Pourtant, si les grands constructeurs continuent à investir dans les prototypes de voitures volantes, ce n’est pas parce qu’ils y croient. “Je perçois ces recherches comme parfaitement anecdotiques, ce sont des exercices prospectifs dans lesquels on place un peu de neurones et un peu d’argent, pour montrer qu’on est présent sur les technologies de rupture. Mais dans le fond, ça excite bien plus les journalistes que les dirigeants de ces entreprises”, explique Bernard Jullien, maître de conférence à l’Université de Bordeaux et spécialiste de l’industrie automobile. Et d’ajouter : “L’industrie automobile est ringarde aux yeux des nouvelles générations et il est toujours bon d’aller montrer ce genre de projets dans les écoles d’ingénieurs pour recruter de nouveaux profils, pour montrer qu’on est capable d’embrasser des problématiques contemporaines, comme on le fait en rachetant des startups innovantes. On a déjà vu ce phénomène sur les questions de covoiturage ou de voiture autonome”.

Même constat pour Laurent Meillaud, journaliste et consultant spécialiste de l’automobile et des mobilités : “Les constructeurs ne veulent simplement pas être absents du secteur, ils regardent donc ce qu’il y a à faire et créent des concepts pour y installer leur présence. Mais malgré les études de cabinets de consulting qui disent que c’est un marché de tant de millions ou de milliards, je reste très sceptique sur ses débouchés réels. C’est de l’image car les groupes automobiles veulent désormais apparaître comme des groupes de tech aux yeux de l’opinion publique”. Il en veut pour exemple le sujet tech le plus brûlant du moment : ChatGPT. D’après une information confirmée par le vice-président de General Motors, Scott Miller, cette intelligence artificielle intégrera bientôt les voitures du constructeur américain, sous la forme de briques technologiques et, possiblement, d’un assistant personnel. Une annonce d’autant plus intéressante qu’elle fait suite à celle d’un constructeur chinois d’intégrer la version locale de ChatGPT dans ses futures voitures. C’est dire si ces effets d’annonce sont profondément ancrés dans la culture du secteur automobile, en Europe, aux Etats-Unis et en Asie.

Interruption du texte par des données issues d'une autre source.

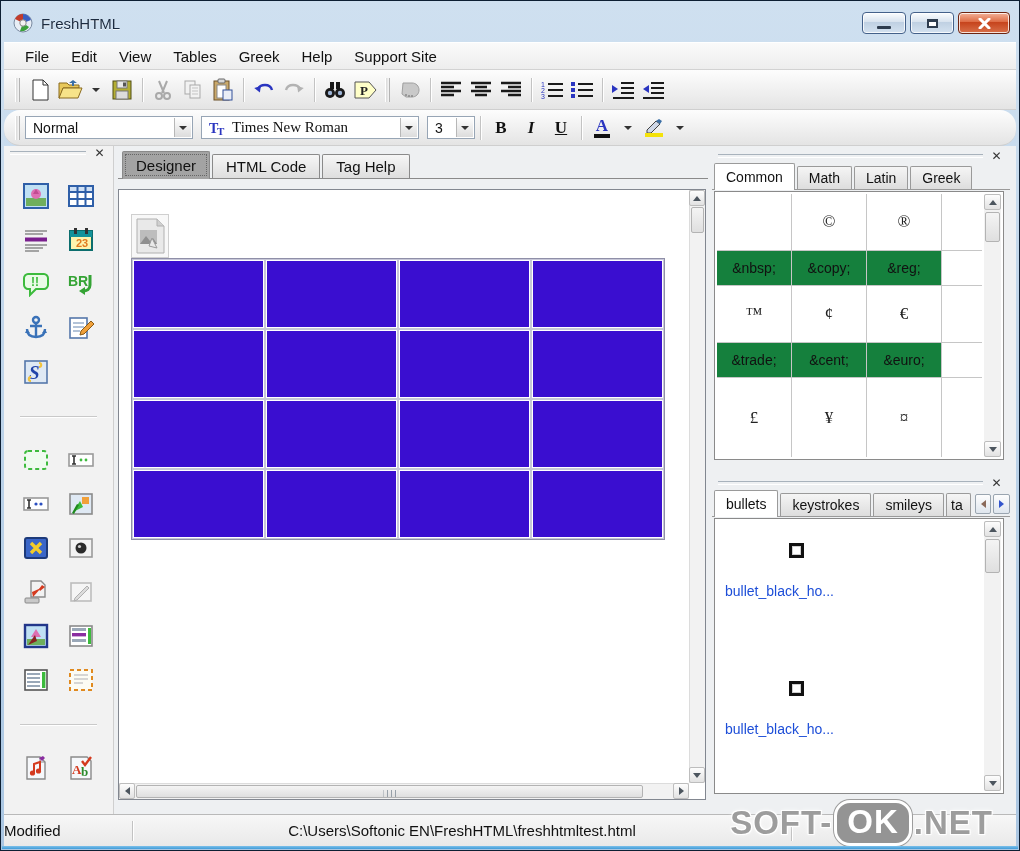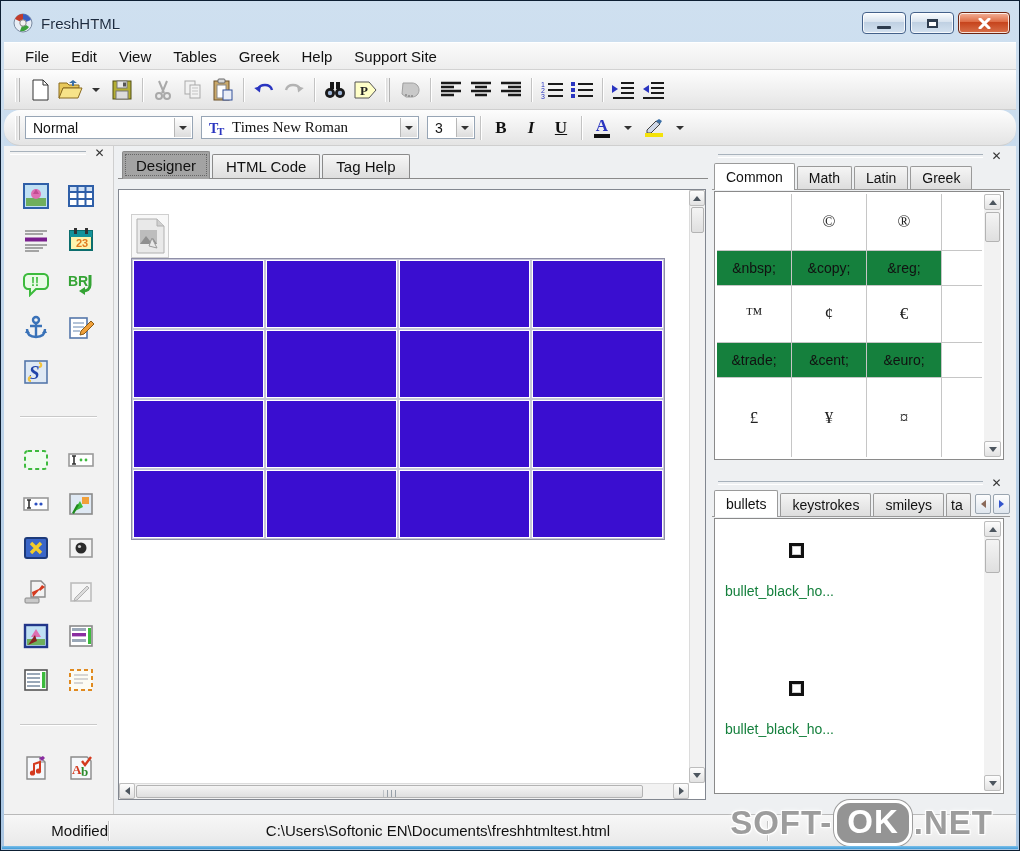"bullet_black_ho..." .bullet-label { color: #15803d -> #1d4ed8 }
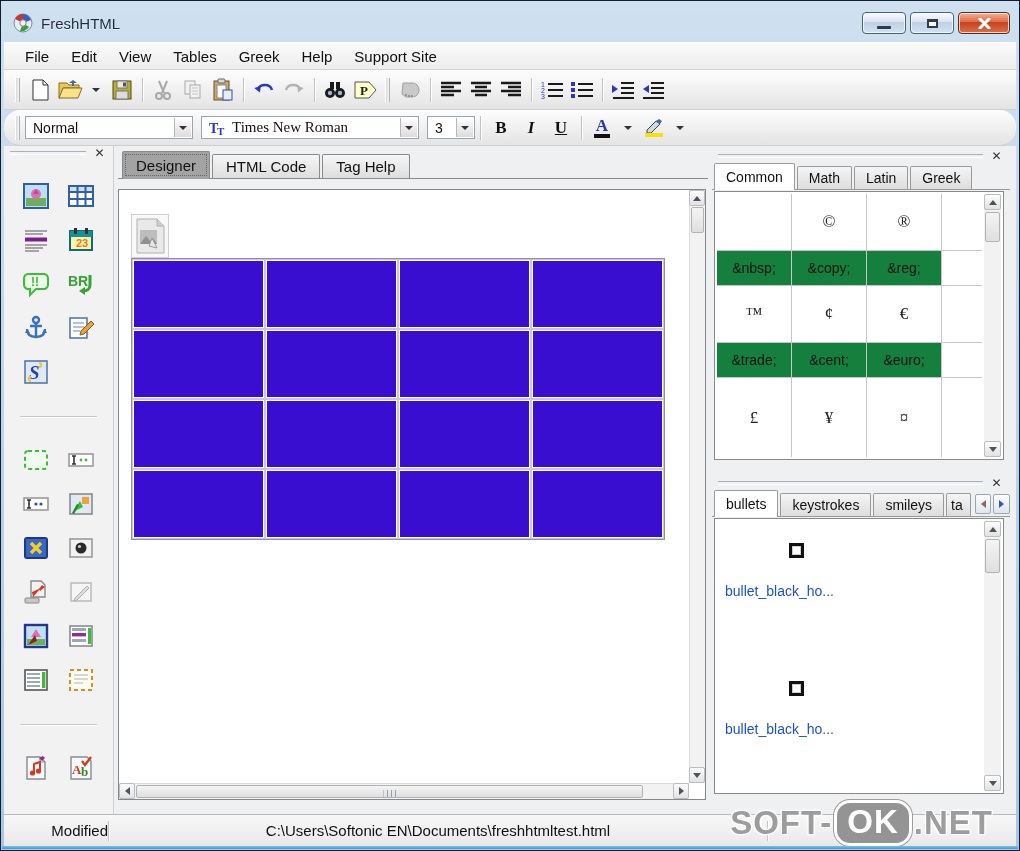"Modified" .st-cell1 { padding-left: 32px -> none; text-align: right -> left; width: 104px -> 128px }
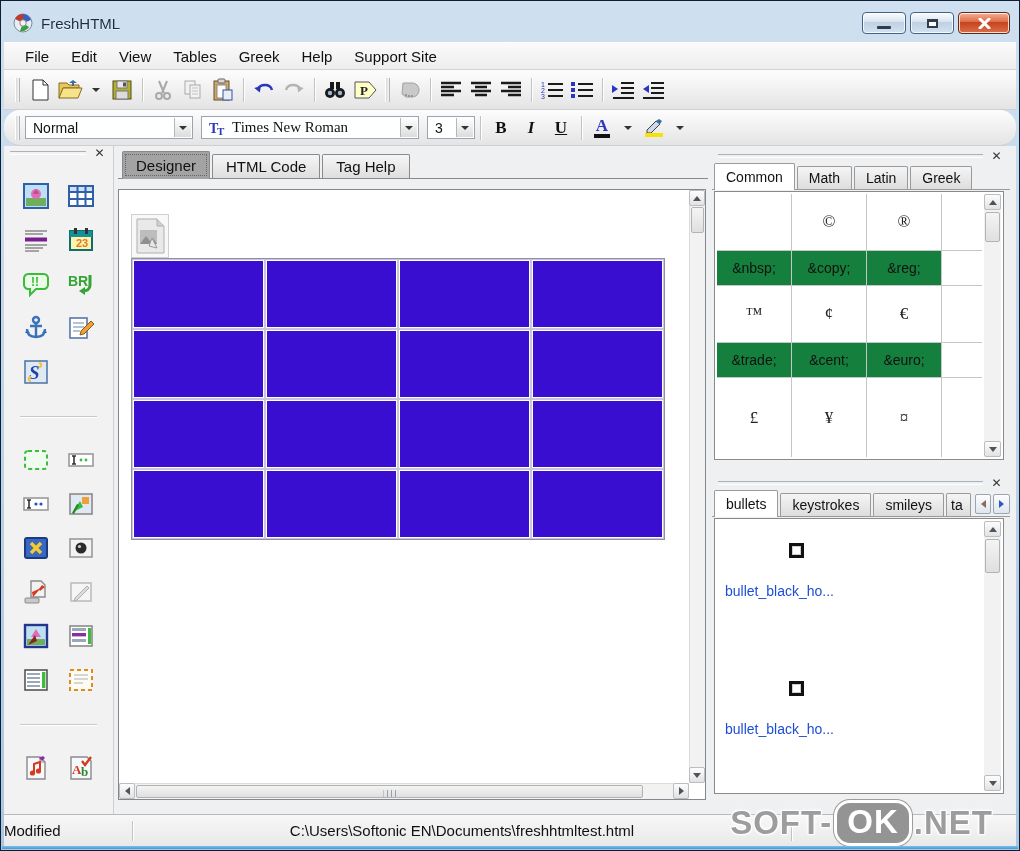"C:\Users\Softonic" div.st-cell2 { text: Documents -> FreshHTML }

Vous l’aurez compris, malgré les annonces et les jolis prototypes qui sillonnent les pages de nos journaux et les vidéos Youtube, la voiture volante n’est pas une priorité pour les constructeurs. En réalité, selon tous les experts, les acteurs de l’automobile sont tous concentrés sur le même cheval de bataille : leur capacité à livrer des véhicules électriques le plus vite possible et en quantité suffisante pour faire face à une demande qui pourrait exploser. Car contrairement aux véhicules volants qui sont handicapés par les textes européens, leurs homologues décarbonés seront de plus en plus soutenus par les législateurs nationaux et internationaux. “Pour l’instant, l’avenir de cette technologie reste donc du domaine de l’imaginaire, un imaginaire tiré du passé”, conclut Patrick Gyger, historien et auteur du livre Les voitures volantes : souvenirs d’un futur rêvé.